Transactional Memory
Transactional Memory (TM for short) is a programming abstraction that allows programmers to declare that a piece of code containing several operations on several memory locations must execute atomically. Actually enforcing this requirement during the execution of the program is the job of a generic TM implementation, which is not application-specific and resides in the compiler and a TM runtime library provided by the compiler.
GCC supports TM language constructs for C/C++ since version 4.7. Since version 4.8, it can also make use of the hardware support for TM that the Haswell CPUs by Intel provide; support for the hardware-TM facilities of S/390 and POWER ISA 2.07 has been included in upstream GCC and been suggested for being backported to GCC-4.8. The language constructs supported by GCC follow a draft specification maintained by Study Group 5 of the ISO C++ committee.
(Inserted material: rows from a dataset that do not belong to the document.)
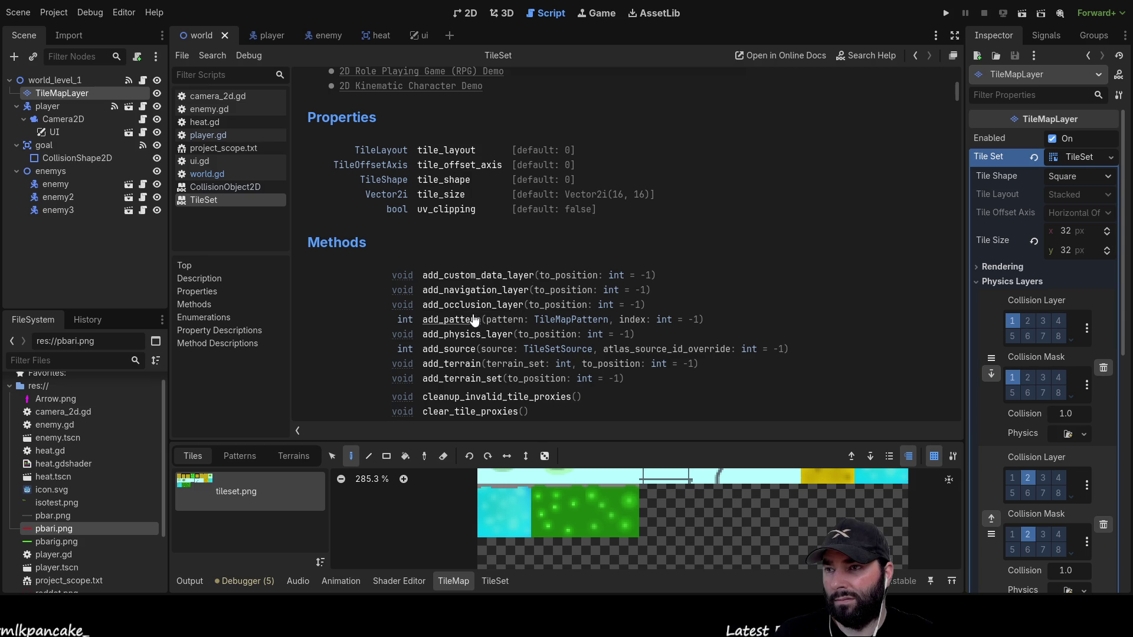
scroll(476, 345, down, 3)
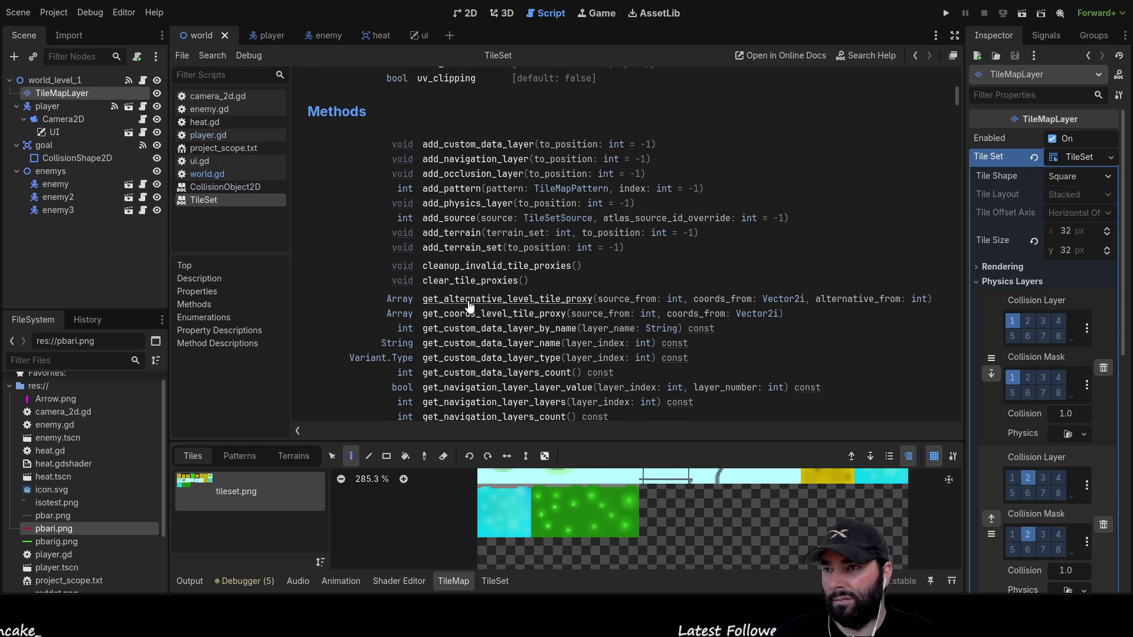
scroll(481, 334, down, 4)
scroll(477, 339, down, 4)
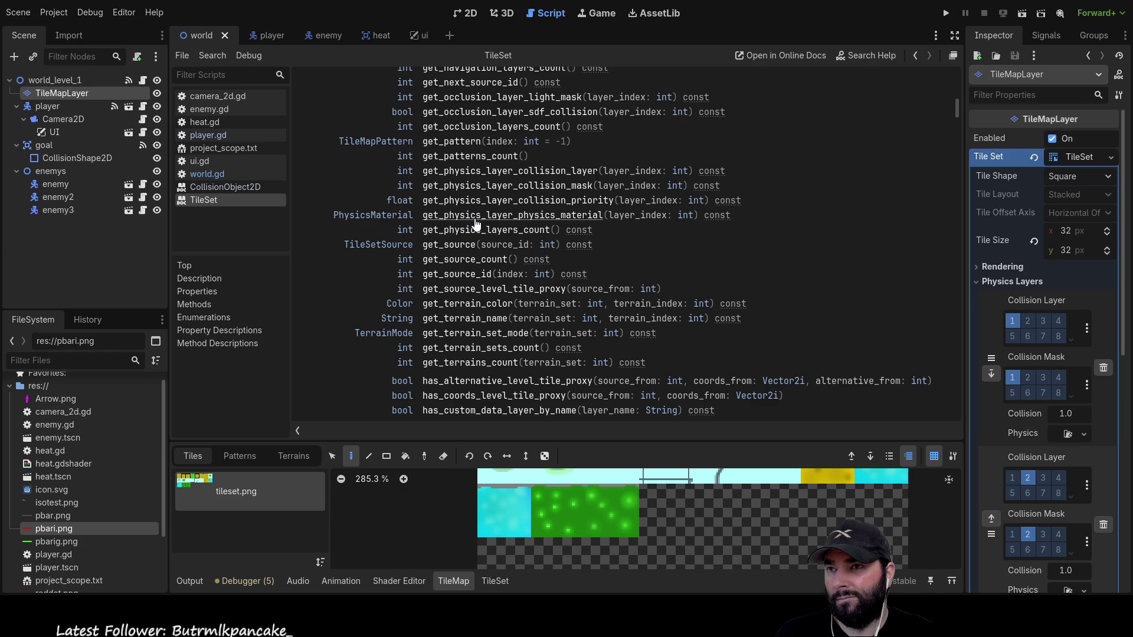
scroll(477, 224, down, 5)
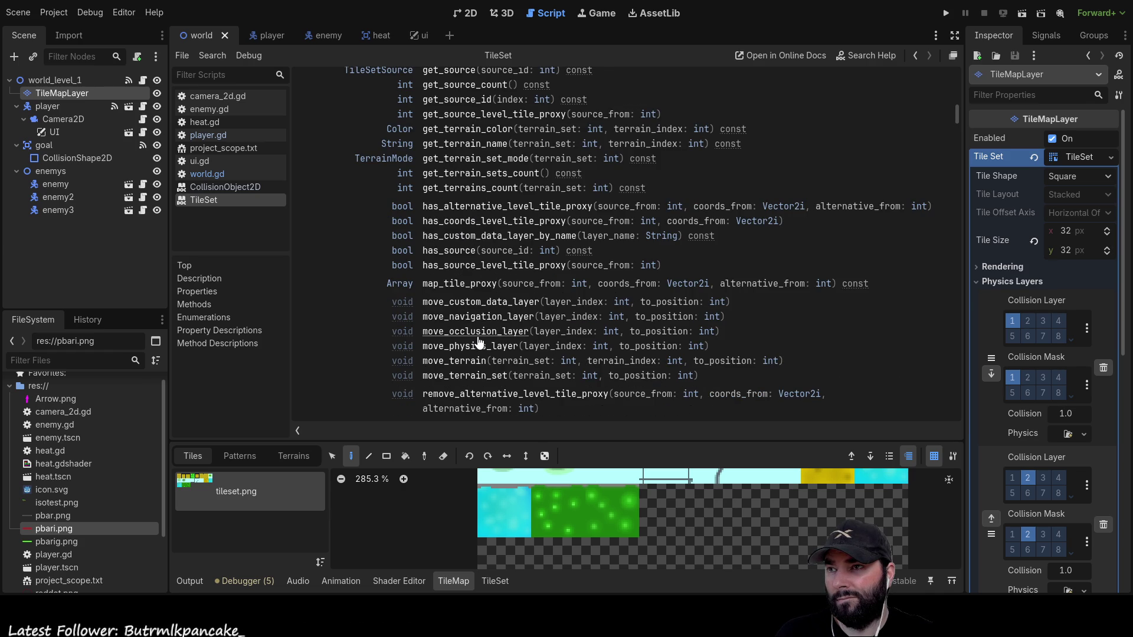
scroll(481, 340, down, 5)
scroll(481, 340, up, 15)
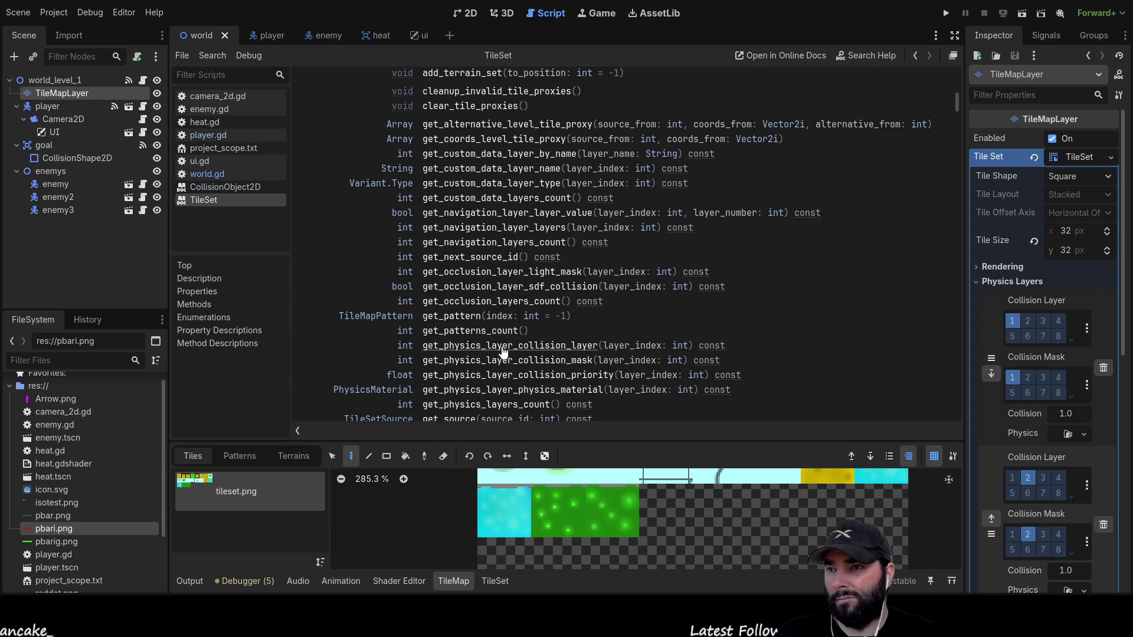
click(464, 346)
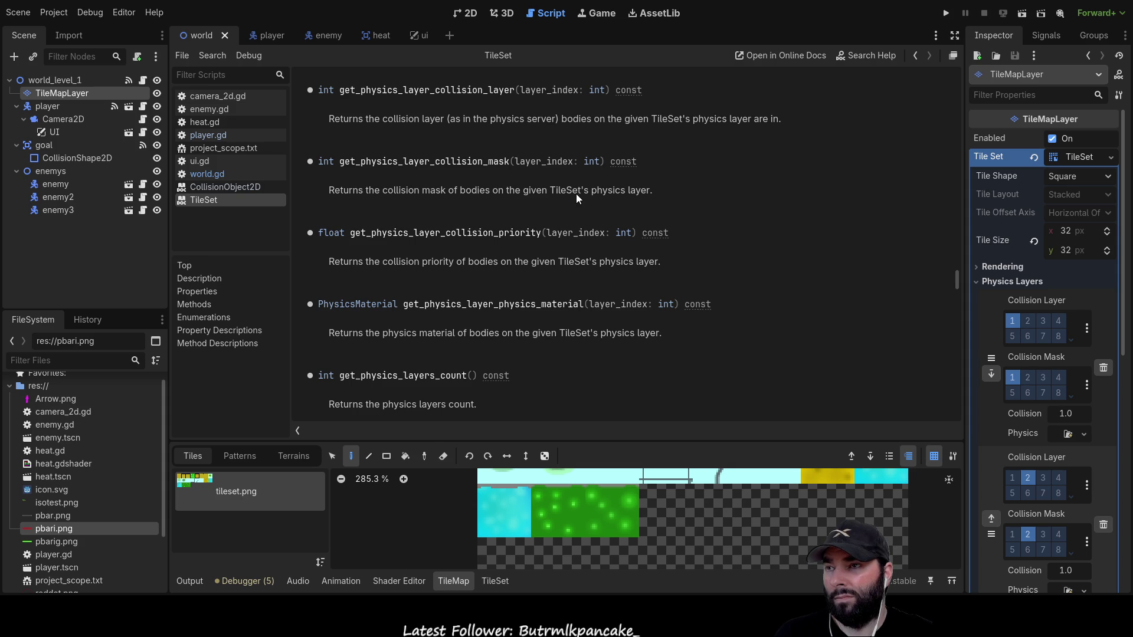
click(224, 137)
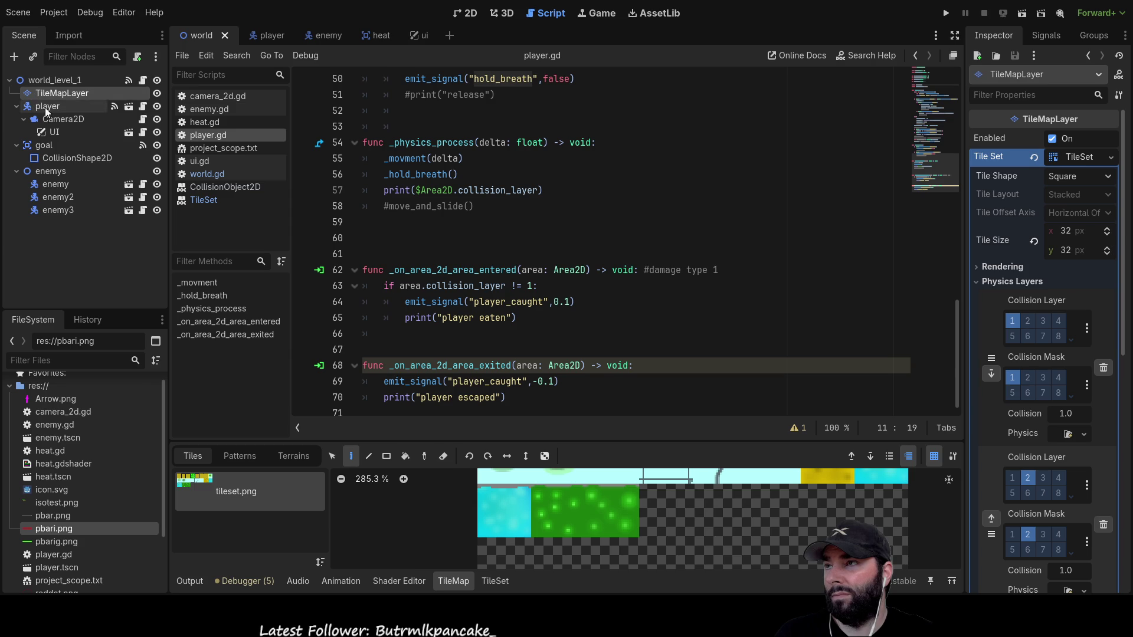
Open the player scene, select the player body, and expand then collapse its Inspector Input section.
click(269, 36)
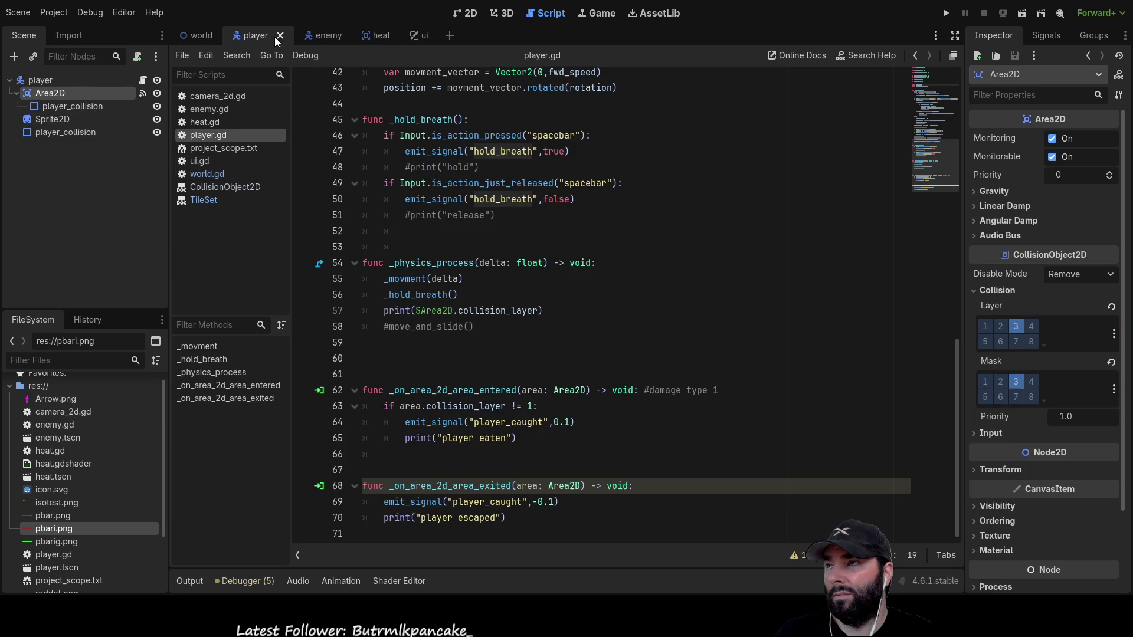
click(37, 76)
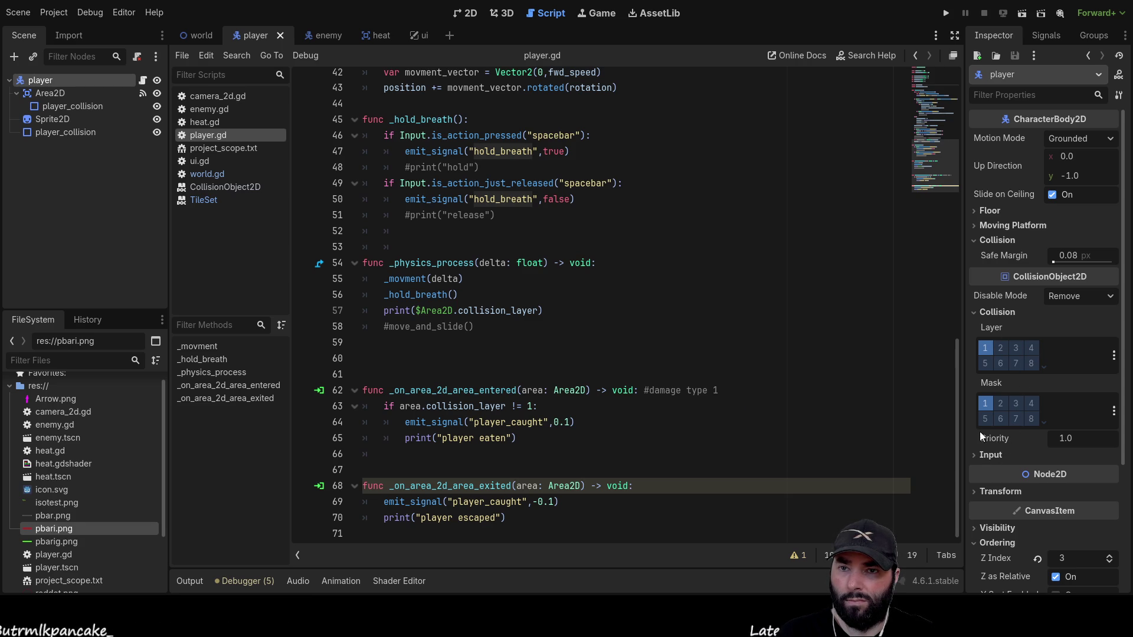
click(975, 459)
click(972, 459)
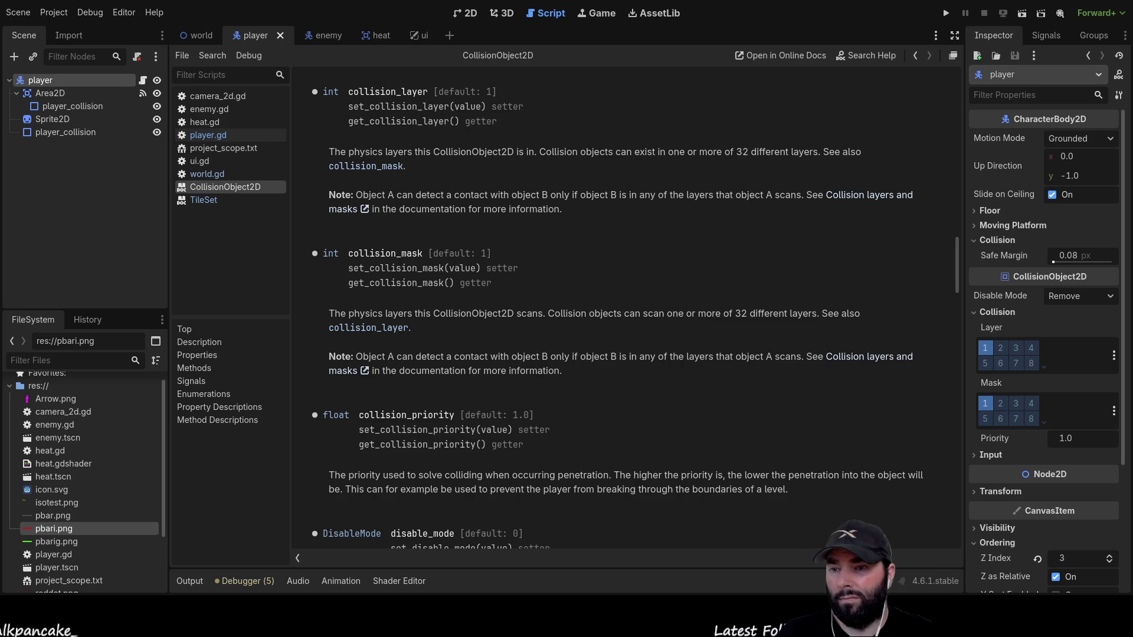
scroll(575, 314, down, 5)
The core piece of those constructs are transaction
statements:
__transaction_atomic { if (x < 10) y++; }
In this example, the load from x and the potential load and store on y are guaranteed to execute as an atomic transaction, so as one atomic indivisible step from the perspective of all other transactions. No special annotations or data types are required for the data accessed in transaction; although there are some restrictions on the operations that can be executed as a transaction (e.g., no I/O currently), code such as loops, conditional execution, function calls, etc. is allowed in transactions.
This yields a very powerful programming abstraction that gives somewhat stronger atomicity guarantees than locks. It is also easier to use than locks because programmers do not have to follow a locking convention (i.e., which lock protects which data) -- the generic TM implementation takes care of this. Furthermore, transactions can be easily nested within each other, without requiring programmers to have to think about deadlock risks as when nesting critical sections protected by locks -- the TM implementation will avoid deadlocks when executing transactions. Early user studies conducted by academia suggest that using transactions can indeed lead to simpler programs with fewer errors compared to when using locking.
Note that even though transactions are guaranteed to execute virtually atomically, this does not mean that they need to be executed sequentially by the TM implementation. TM implementations like GCC's will strive to execute transactions in parallel, and typically succeed at that for transactions that access disjoint memory locations. Transactional code often executes somewhat slower than normal sequential code, but often scales well to larger numbers of synchronizing threads. Hardware support for TM can decrease these overheads significantly.